We recommended that the board:

  • ensure that the staff involved in Mrs C's consent process reflect on these findings to ensure that all recognised risks of hysterectomy are fully discussed with patients and documented on the consent form prior to surgery; and
  • consider providing patients with written information where appropriate in relation to hysterectomy.
  • Case ref:
    201508595
  • Date:
    January 2017
  • Body:
    Lothian NHS Board
  • Sector:
    Health
  • Outcome:
    Not upheld, recommendations
  • Subject:
    nurses / nursing care

Summary

Mr C complained about the care and treatment provided to his wife (Mrs A) when she was admitted to the Western General Hospital for radiotherapy to treat a spinal condition. Mr C said that nursing staff failed to provide reasonable care in relation to the taking of blood samples, pressure ulcers and use of a pressure-relieving mattress, and said that the failings caused Mrs A pain and distress.

We took independent advice from a nursing adviser. We found that the standard of nursing care in relation to blood sampling and pressure ulcer care was reasonable, but that there were shortcomings in relation to record-keeping and the explanation about the mattress and we made recommendations in relation to this. However, on balance we were satisfied that the standard of nursing care and treatment on the whole was reasonable and we did not uphold Mrs C's complaint.

Recommendations

We recommended that the board:

  • take steps to ensure the record-keeping shortcomings are addressed including that they are raised with relevant staff; and
  • inform this office of the safeguards in place to ensure that mattresses requiring inflation do not deflate inadvertently.
  • Case ref:
    201507706
  • Date:
    January 2017
  • Body:
    Lothian NHS Board
  • Sector:
    Health
  • Outcome:
    Not upheld, no recommendations
  • Subject:
    clinical treatment / diagnosis

Summary

Ms C was admitted to the Royal Edinburgh Hospital. She complained that her care and treatment during her two-day admission was not reasonable. She also complained about record-keeping.

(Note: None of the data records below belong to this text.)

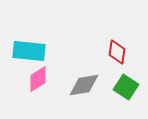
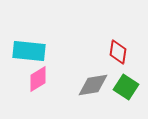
red diamond: moved 1 px right
gray diamond: moved 9 px right
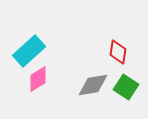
cyan rectangle: rotated 48 degrees counterclockwise
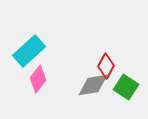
red diamond: moved 12 px left, 14 px down; rotated 20 degrees clockwise
pink diamond: rotated 20 degrees counterclockwise
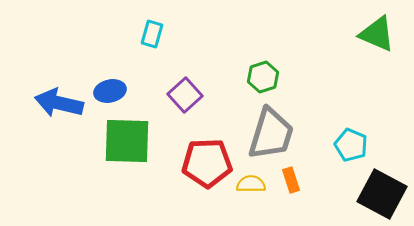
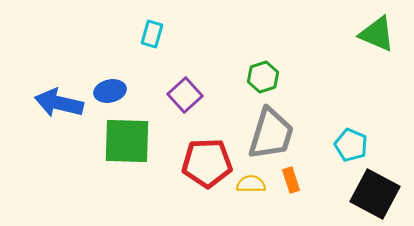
black square: moved 7 px left
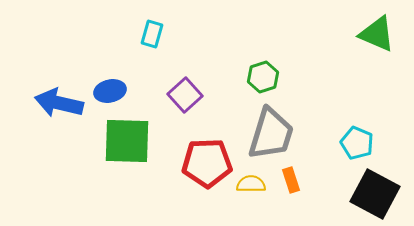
cyan pentagon: moved 6 px right, 2 px up
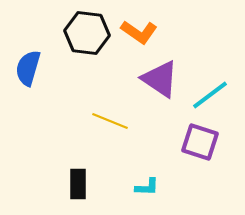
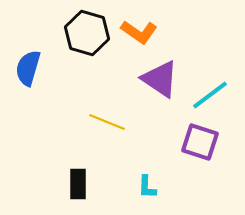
black hexagon: rotated 9 degrees clockwise
yellow line: moved 3 px left, 1 px down
cyan L-shape: rotated 90 degrees clockwise
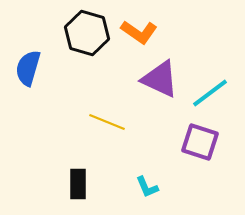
purple triangle: rotated 9 degrees counterclockwise
cyan line: moved 2 px up
cyan L-shape: rotated 25 degrees counterclockwise
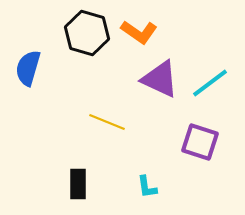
cyan line: moved 10 px up
cyan L-shape: rotated 15 degrees clockwise
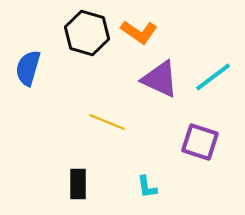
cyan line: moved 3 px right, 6 px up
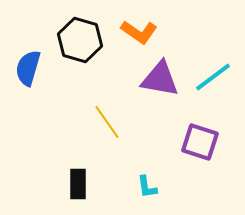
black hexagon: moved 7 px left, 7 px down
purple triangle: rotated 15 degrees counterclockwise
yellow line: rotated 33 degrees clockwise
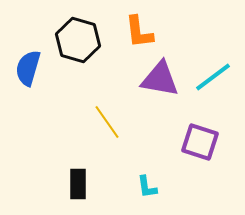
orange L-shape: rotated 48 degrees clockwise
black hexagon: moved 2 px left
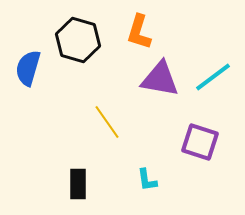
orange L-shape: rotated 24 degrees clockwise
cyan L-shape: moved 7 px up
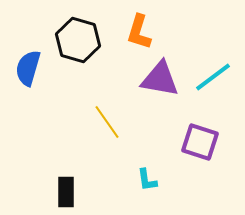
black rectangle: moved 12 px left, 8 px down
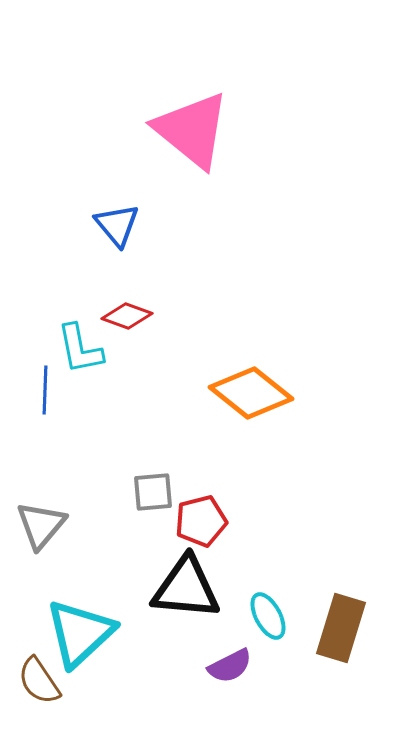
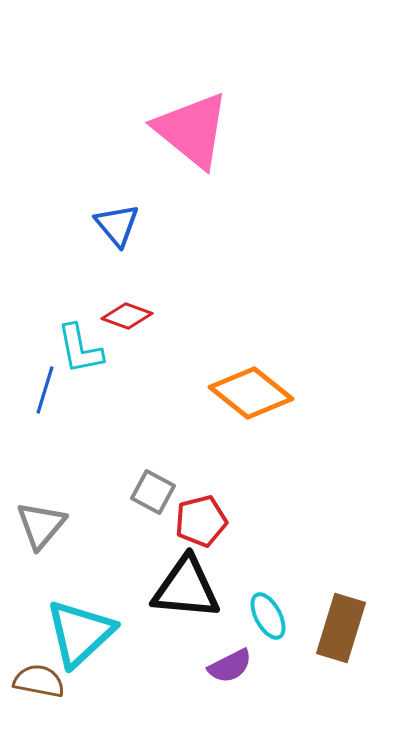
blue line: rotated 15 degrees clockwise
gray square: rotated 33 degrees clockwise
brown semicircle: rotated 135 degrees clockwise
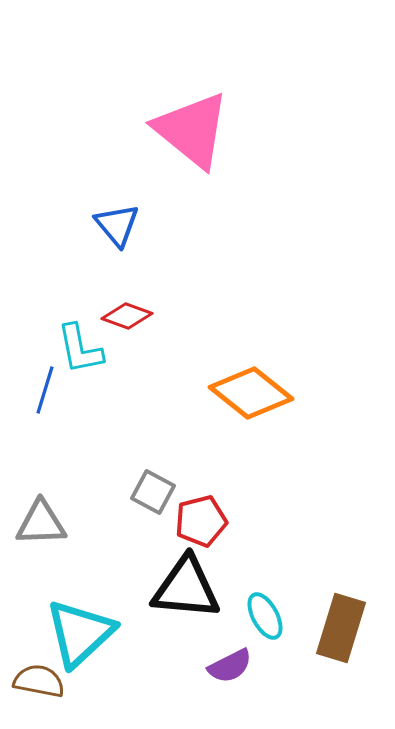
gray triangle: moved 2 px up; rotated 48 degrees clockwise
cyan ellipse: moved 3 px left
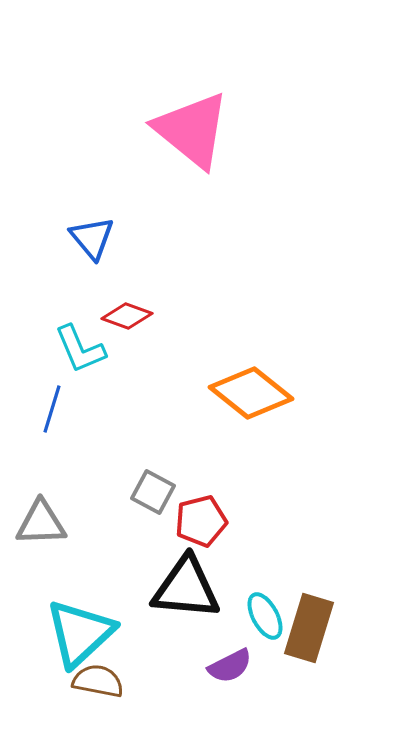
blue triangle: moved 25 px left, 13 px down
cyan L-shape: rotated 12 degrees counterclockwise
blue line: moved 7 px right, 19 px down
brown rectangle: moved 32 px left
brown semicircle: moved 59 px right
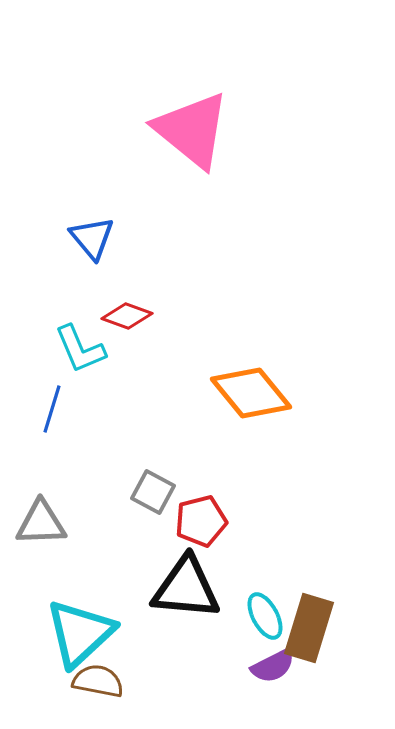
orange diamond: rotated 12 degrees clockwise
purple semicircle: moved 43 px right
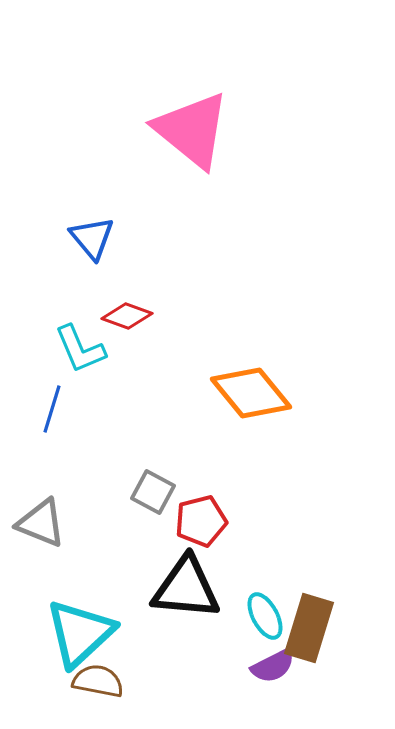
gray triangle: rotated 24 degrees clockwise
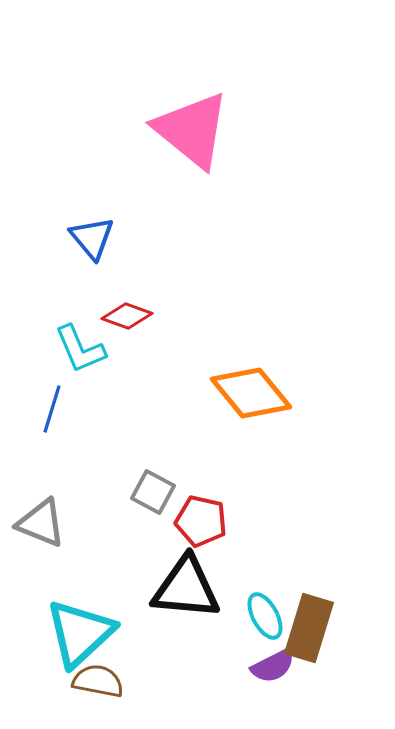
red pentagon: rotated 27 degrees clockwise
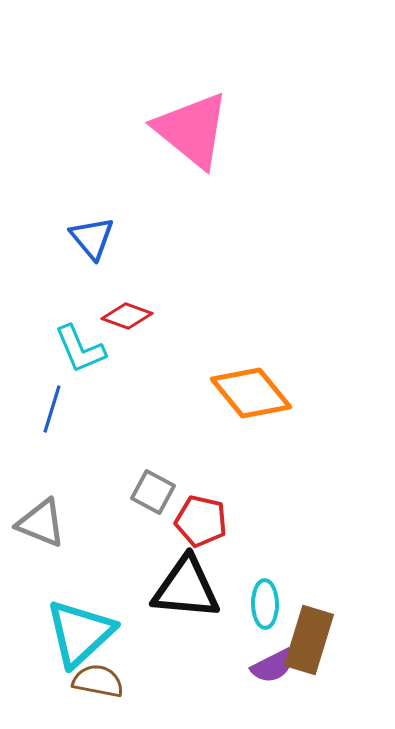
cyan ellipse: moved 12 px up; rotated 27 degrees clockwise
brown rectangle: moved 12 px down
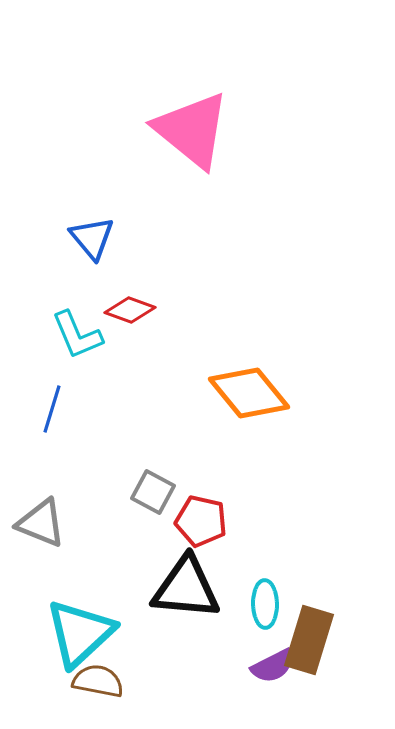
red diamond: moved 3 px right, 6 px up
cyan L-shape: moved 3 px left, 14 px up
orange diamond: moved 2 px left
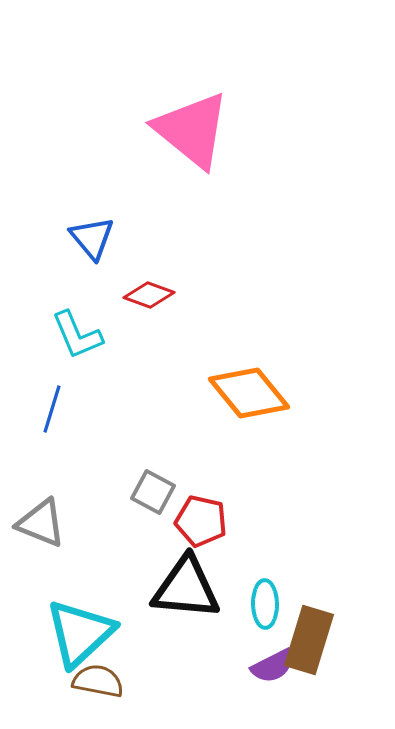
red diamond: moved 19 px right, 15 px up
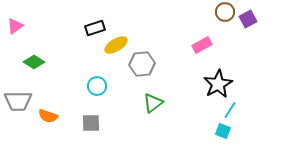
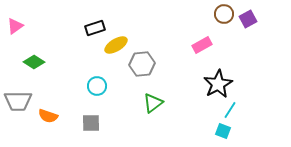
brown circle: moved 1 px left, 2 px down
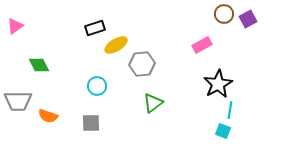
green diamond: moved 5 px right, 3 px down; rotated 30 degrees clockwise
cyan line: rotated 24 degrees counterclockwise
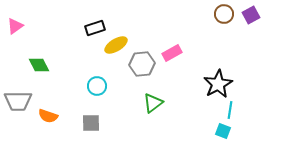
purple square: moved 3 px right, 4 px up
pink rectangle: moved 30 px left, 8 px down
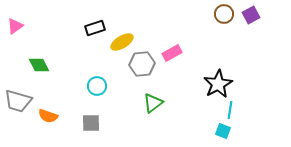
yellow ellipse: moved 6 px right, 3 px up
gray trapezoid: rotated 16 degrees clockwise
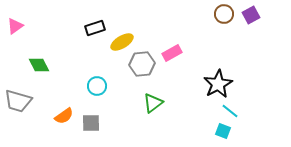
cyan line: moved 1 px down; rotated 60 degrees counterclockwise
orange semicircle: moved 16 px right; rotated 54 degrees counterclockwise
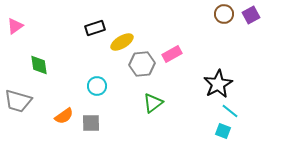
pink rectangle: moved 1 px down
green diamond: rotated 20 degrees clockwise
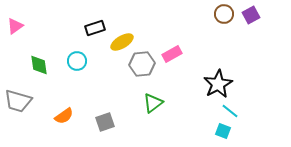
cyan circle: moved 20 px left, 25 px up
gray square: moved 14 px right, 1 px up; rotated 18 degrees counterclockwise
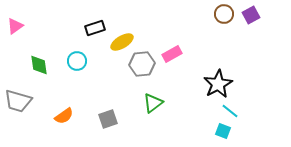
gray square: moved 3 px right, 3 px up
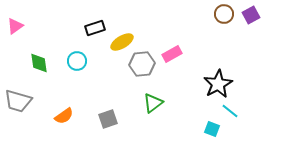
green diamond: moved 2 px up
cyan square: moved 11 px left, 2 px up
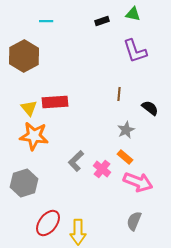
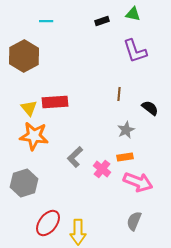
orange rectangle: rotated 49 degrees counterclockwise
gray L-shape: moved 1 px left, 4 px up
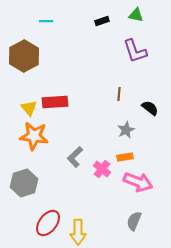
green triangle: moved 3 px right, 1 px down
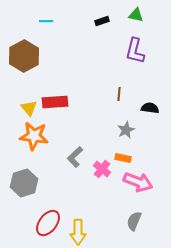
purple L-shape: rotated 32 degrees clockwise
black semicircle: rotated 30 degrees counterclockwise
orange rectangle: moved 2 px left, 1 px down; rotated 21 degrees clockwise
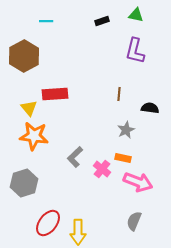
red rectangle: moved 8 px up
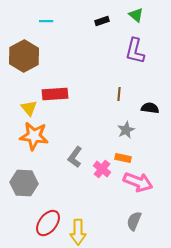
green triangle: rotated 28 degrees clockwise
gray L-shape: rotated 10 degrees counterclockwise
gray hexagon: rotated 20 degrees clockwise
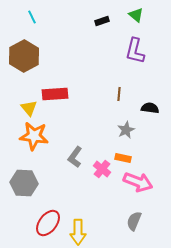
cyan line: moved 14 px left, 4 px up; rotated 64 degrees clockwise
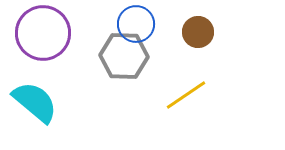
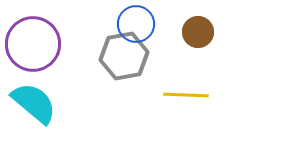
purple circle: moved 10 px left, 11 px down
gray hexagon: rotated 12 degrees counterclockwise
yellow line: rotated 36 degrees clockwise
cyan semicircle: moved 1 px left, 1 px down
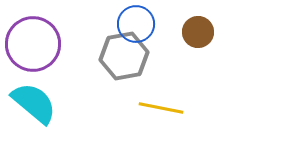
yellow line: moved 25 px left, 13 px down; rotated 9 degrees clockwise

Ms C said that during her admission, an earlier misdiagnosis of personality disorder was relied upon and a more recent diagnosis of post partum psychosis (the onset of psychotic symptoms following childbirth) was ignored. Ms C also said that her medical records did not reasonably portray where she wished to go after her discharge.

During our investigation we took independent advice from a consultant psychiatrist. We found no evidence that the board had relied upon the diagnosis of personality disorder that had been previously made, nor that they had ignored the more recent diagnosis of post partum psychosis. We also found that the care and treatment provided to Ms C during her admission was reasonable. Finally, we found that medical records relating to where Ms C wished to go after her discharge were reasonable. We therefore did not uphold Ms C's complaints.